- Born: December 3, 1902 Manatí, Puerto Rico
- Died: September 1, 1960 (aged 57) New York City, U.S.
- Occupation: Businessman

= Ángel Ramos (industrialist) =

Puerto Rican businessman

Ángel Ramos Torres (December 3, 1902 - September 1, 1960) was a Puerto Rican industrialist. He entered El Mundo during high school years as a typesetter, and went on to become the owner of the newspaper. He also founded Radio El Mundo and WKAQ-TV Telemundo.

==Early years==
Ramos was born into a poor family in the northern town of Manatí, Puerto Rico. He was the only son born to Juan Ramón Ramos Vélez and Braulia Torres Giliberty, and only 3 years old when his father died. He was raised by his mother and an aunt, and finished his primary education. However in 1917, at age 15 years, he felt that in Manati he didn't have a future and so left his home; he then moved to San Juan, the capital city of Puerto Rico.

While living in San Juan, he went to school at the Central High School and found a job at El Mundo, a then-recently founded newspaper. He started as a typesetter. In 1924, when he was 22 years old, he was promoted to the position of administrator.

==El Mundo newspaper==
In 1944, Ramos purchased the newspaper's holding company and thus, became the sole owner and publisher of the newspaper. He met his future wife, an Italian girl by the name of Argentina Schifano while on a business trip to New York City. After they were married, the couple continued to live in Puerto Rico where Ramos's company was based.

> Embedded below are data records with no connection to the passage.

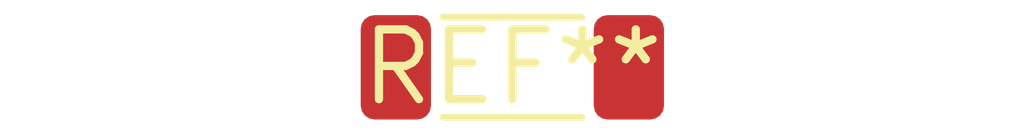
<source format=kicad_pcb>
(kicad_pcb (version 20240108) (generator pcbnew)

  (general
    (thickness 1.6)
  )

  (paper "A4")
  (layers
    (0 "F.Cu" signal)
    (31 "B.Cu" signal)
    (32 "B.Adhes" user "B.Adhesive")
    (33 "F.Adhes" user "F.Adhesive")
    (34 "B.Paste" user)
    (35 "F.Paste" user)
    (36 "B.SilkS" user "B.Silkscreen")
    (37 "F.SilkS" user "F.Silkscreen")
    (38 "B.Mask" user)
    (39 "F.Mask" user)
    (40 "Dwgs.User" user "User.Drawings")
    (41 "Cmts.User" user "User.Comments")
    (42 "Eco1.User" user "User.Eco1")
    (43 "Eco2.User" user "User.Eco2")
    (44 "Edge.Cuts" user)
    (45 "Margin" user)
    (46 "B.CrtYd" user "B.Courtyard")
    (47 "F.CrtYd" user "F.Courtyard")
    (48 "B.Fab" user)
    (49 "F.Fab" user)
    (50 "User.1" user)
    (51 "User.2" user)
    (52 "User.3" user)
    (53 "User.4" user)
    (54 "User.5" user)
    (55 "User.6" user)
    (56 "User.7" user)
    (57 "User.8" user)
    (58 "User.9" user)
  )

  (setup
    (pad_to_mask_clearance 0)
    (pcbplotparams
      (layerselection 0x00010fc_ffffffff)
      (plot_on_all_layers_selection 0x0000000_00000000)
      (disableapertmacros false)
      (usegerberextensions false)
      (usegerberattributes false)
      (usegerberadvancedattributes false)
      (creategerberjobfile false)
      (dashed_line_dash_ratio 12.000000)
      (dashed_line_gap_ratio 3.000000)
      (svgprecision 4)
      (plotframeref false)
      (viasonmask false)
      (mode 1)
      (useauxorigin false)
      (hpglpennumber 1)
      (hpglpenspeed 20)
      (hpglpendiameter 15.000000)
      (dxfpolygonmode false)
      (dxfimperialunits false)
      (dxfusepcbnewfont false)
      (psnegative false)
      (psa4output false)
      (plotreference false)
      (plotvalue false)
      (plotinvisibletext false)
      (sketchpadsonfab false)
      (subtractmaskfromsilk false)
      (outputformat 1)
      (mirror false)
      (drillshape 1)
      (scaleselection 1)
      (outputdirectory "")
    )
  )

  (net 0 "")

  (footprint "L_1806_4516Metric" (layer "F.Cu") (at 0 0))

)

</source>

Ramos founded WEMB-Radio El Mundo and within a period of two years he purchased another radio station, WKAQ, thus establishing "Radio El Mundo" as the number 1 radio station in Puerto Rico which controlled 80% of the total air time.

==Telemundo==
In 1954, Ramos founded the first Puerto Rican television station, WKAQ-TV that was transmitted through Channel 2 and which he named "Telemundo". Ramos wanted to maintain a consistent branding between his properties using the "mundo" theme ("mundo" is the Spanish word for "world"). Telemundo's first television signal was transmitted on January 28, 1954. Argentina Ramos was active in her husband's newspaper, radio and television companies.

They later set up a network in the former British colony of Guyana, though it was not particularly successful it was an indication of his ambition being carried over into those who followed in his footsteps. Sadly, they failed in their attempt because Spanish was not a common language in that country.

==Awards and recognitions==
In 1950, Ramos was the recipient of the María Moors Cabot Award, bestowed upon him by Columbia University. That year he was also named Citizen of the Year by the Puerto Rican Institute in New York. He was the President of the Executive Committee of the Interamerican Press Society.

==Death and legacy==
On September 1, 1960, Angel Ramos died in New York City of a intracerebral hemorrhage. His wife Argentina became the head of El Mundo Enterprises. She established the Angel Ramos Foundation, which is now the largest private philanthropic foundation in Puerto Rico. In 1963, Argentina remarried and moved to Miami, Florida. The Angel Ramos Foundation provided a matching grant of one half the construction cost of the Arecibo Observatory's visitor center which was named after Mr. Ramos.

On April 14, 1983, WKAQ-TV was sold to John Blair and Co. and in October 1987 it passed to the hands of Reliance, Inc., which owned the nationwide Spanish language television network in the United States, NetSpan; WKAQ-TV since became a part of the network, which was later renamed Telemundo after the Puerto Rican station.